How well do our samples represent the population parameter we are interested in (proportion of chocolate timbits)?

## 3. Drawing 70 samples of size 40

Now let's use R to do by ourselves what we just in class as a group: 

Let's take 70 random samples and then look at the distribution of the proportions of these samples (or the sampling distribution of the sample proportions).

To do this, first we use `rep_sample_n` as previously, but we add the `reps` argument:

In [None]:
(seventy_samples <- rep_sample_n(virtual_box, size = 40, reps = 70))

This gives us 70 random samples of size 40 from the population (`virtual_box`). You can explore the `replicate` column and the `timbit_id` column to prove that to yourself.

### What is the proportion of chocolate in our 70 samples?

First we create a `group_by` attribute for the `replicate` column our data frame. This is so we can apply the summarize function to each replicate without explicitly writing our own loop (again, more about this in Data Wrangling). 

*note - we could loop in R, but this is faster and easier (once you practice it a bit)...*

In [None]:
seventy_samples_grouped <- group_by(seventy_samples, replicate)

*note - our data frame pretty much the same to us if we print it, however it changes how it acts with the other tidyverse functions...*


Next we count the total number of chocolate timbits for each sample:

In [None]:
(total_chocolate_seventy_samples <- summarize(seventy_samples_grouped, chocolate = sum(color == "chocolate")))

Finally, we calculate the proportion of chocolate timbits for each sample:

In [None]:
(prop_chocolate_seventy_samples <- mutate(total_chocolate_seventy_samples, prop_chocolate = chocolate / 40))

Or once you learn pipes in Data Wrangling you can simplify the code above too:

In [None]:
prop_chocolate_seventy_samples <- rep_sample_n(virtual_box, size = 40, reps = 70) %>% 
  group_by(replicate) %>% 
  summarize(chocolate = sum(color == "chocolate")) %>% 
  mutate(prop_chocolate = chocolate / 40)

## Plot the distribution of sample probabilities 

In [None]:
# calculate mean of the proportion of the seventy samples
mean_prop_seventy_samples <- round(mean(prop_chocolate_seventy_samples$prop_chocolate), 2)

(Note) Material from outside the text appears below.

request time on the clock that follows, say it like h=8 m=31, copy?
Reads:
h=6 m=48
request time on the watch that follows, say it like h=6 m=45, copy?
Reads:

# visualize the sampling distribution of proportion of chocolate timbits for the seventy samples 
(sampling_distribution <- ggplot(prop_chocolate_seventy_samples, aes(x = prop_chocolate)) + # specify data to be plotted
    geom_histogram(binwidth = 0.025, color = "white") +  # use histogram geom
    labs(x = "Sample proportion of chocolate timbits based on n = 40") + # add x-axis label
    geom_vline(xintercept = mean_prop_seventy_samples, colour = "red") + # add vertical line at mean
    annotate("text", x = 0.65, y = 10.4, label = mean_prop_seventy_samples)) # add mean value as text

## Now it's your turn! Go!

1. Collect 70 random samples of 40 timbits & calculate a proportion of chocolate timbits (code below).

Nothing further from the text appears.